Assuming other prints sound okay in a given movie house, artificial sounding optical sound is probably because the "A" part of the sound chain (A chain is the part of the projector playback that's directly involved with picking up the soundtrack and the preamps, EQ, etc. involved) isn't tuned up properly - or - the wrong playback format is being used, perhaps Dolby A on a Dolby SR print or Dolby playback on an old non-Dolby print, etc. If the movie house itself sounds bad on everything that's because a theatre house sound system reproduction calibration system like Dolby's or THX hasn't been done (called B chain calibration in the business). Most houses are now but there's probably a few cheapskate holdout theatre owners who won't pay for proper systems and system tuneup.

 

You are correct in guessing some sort of radio station like processing, that's what Dolby SR and A are but the difference is radio station processing is single ended, it only works on prerecorded sound that is produced without respect to playback processing. Dolby is an elaborate system where the optical sound track recording is processed through Dolby gear that complements the playback processing. That system is called "companding". Highs are boosted in recording, then de-emphasized in playback, etc. Dolby A is fixed format, the processed frequency bands are non-changing.
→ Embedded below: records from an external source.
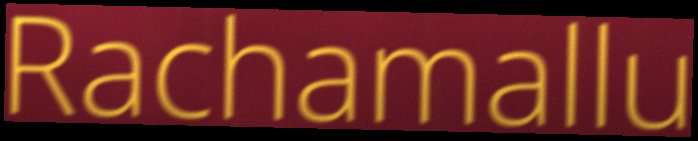
Rachamallu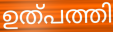
ഉത്പത്തിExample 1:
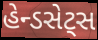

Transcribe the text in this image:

હેન્ડસેટ્સ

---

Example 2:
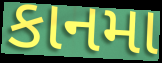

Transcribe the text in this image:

કાનમા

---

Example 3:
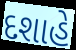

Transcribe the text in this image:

દશાહે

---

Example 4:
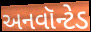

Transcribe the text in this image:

અનવૉન્ટેડ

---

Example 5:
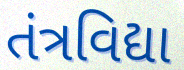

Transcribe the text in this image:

તંત્રવિદ્યા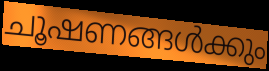
ചൂഷണങ്ങൾക്കും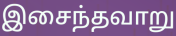
இசைந்தவாறு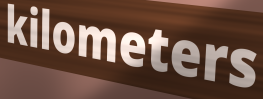
kilometers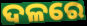
ଦଳରେ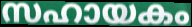
സഹായകം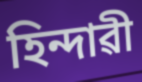
হিন্দাৱী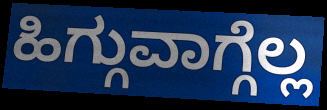
ಹಿಗ್ಗುವಾಗ್ಗೆಲ್ಲ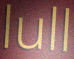
lullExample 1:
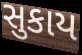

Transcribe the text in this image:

સુકાય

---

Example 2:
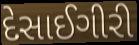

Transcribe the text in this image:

દેસાઈગીરી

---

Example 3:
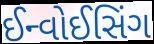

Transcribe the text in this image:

ઈન્વોઈસિંગ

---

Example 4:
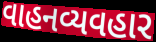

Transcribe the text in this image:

વાહનવ્યવહાર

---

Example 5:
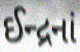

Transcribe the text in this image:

Dolby SR (SR = Spectral Recording) is much more elaborate with more frequency bands that change their bandwidth and center frequencies dynamically.

 

http://en.wikipedia.org/wiki/Dolby_noise_reduction_system

 

I own Dolby A and SR playback for my 35mm projector (A Simplex SP with a Dolby CP-200/SRA5 system). It's not a simple process to properly calibrate it. You need at least three different test films, pink sound generators, expensive audio test gear, oscilloscopes, etc. to really do it right. I do own equipment like that and as a result have been getting technical support from Dolby San Francisco as if I owned a commercial theatre. I've really grown to love the gang at Dolby - they've been super to me.